Encoding min/max ranges¶
min_max_ranges: A folder containing the following sets of files:
activations.html: A plot with output activations on the x-axis and min-max values on the y-axis, where each output activation’s range represents the encoding min and max parameters computed during forward pass calibration (explained below).
activations.json: A json file containing the data shown in activations.html, associating layer names with min and max encoding values.
weights.html: A plot with parameter names on the x-axis and min-max values on the y-axis, where each parameter’s range represents the encoding min and max parameters computed during forward pass calibration.

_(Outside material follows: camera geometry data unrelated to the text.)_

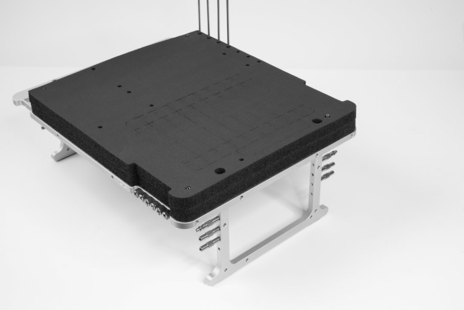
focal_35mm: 50
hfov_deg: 39.6
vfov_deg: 27.0
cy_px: 155
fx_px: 644
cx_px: 232
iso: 50
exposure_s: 1/1.25
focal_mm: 50
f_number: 16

weights.json: A json file containing the data shown in weights.html, associating parameter names with min and max encoding values.
PDF of statistics¶
(If TF Enhanced quant scheme is used) activations_pdf: A folder containing html files for each layer, plotting the histogram of tensor values seen for that layer’s output activation seen during forward pass calibration.

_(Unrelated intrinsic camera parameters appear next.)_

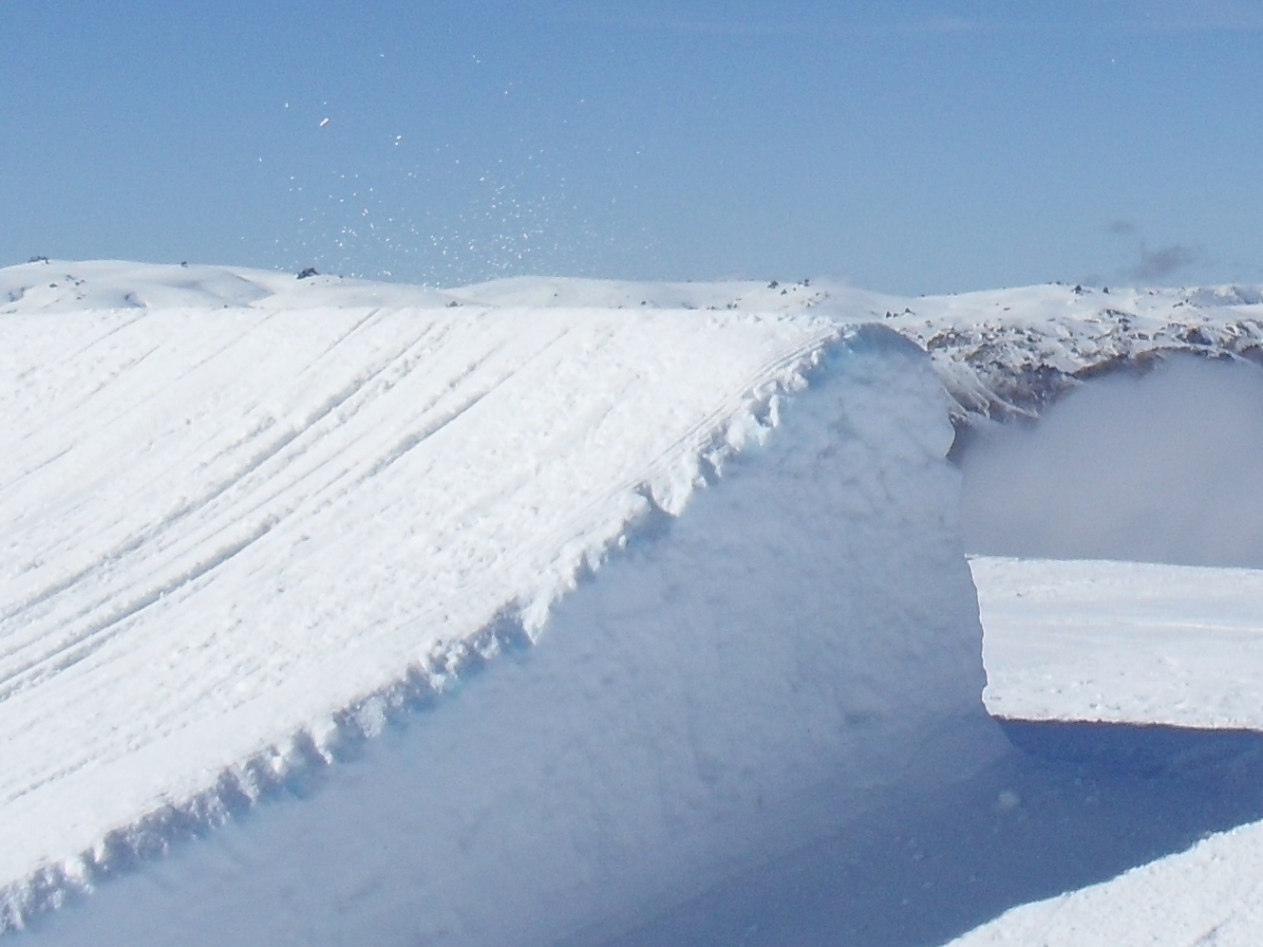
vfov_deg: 15.1
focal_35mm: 96
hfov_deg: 19.7
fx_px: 3503
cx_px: 1329
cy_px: -41
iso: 80
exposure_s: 1/350
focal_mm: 6.3
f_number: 8.4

(If TF Enhanced quant scheme is used) weights_pdf: A folder containing sub folders for each layer with weights. Each layer’s folder contains html files for each parameter of that layer, with a histogram plot of tensor values seen for that parameter seen during forward pass calibration.
Per-layer MSE loss¶
(Optional, if per layer MSE loss is enabled) per_layer_mse_loss.html: A plot with layers on the x-axis and MSE loss on the y-axis, where each layer’s MSE loss represents the MSE seen comparing that layer’s outputs in the FP32 model vs. the quantized model.
(Optional, if per layer MSE loss is enabled) per_layer_mse_loss.json: A json file containing the data shown in per_layer_mse_loss.html, associating layer names with MSE loss.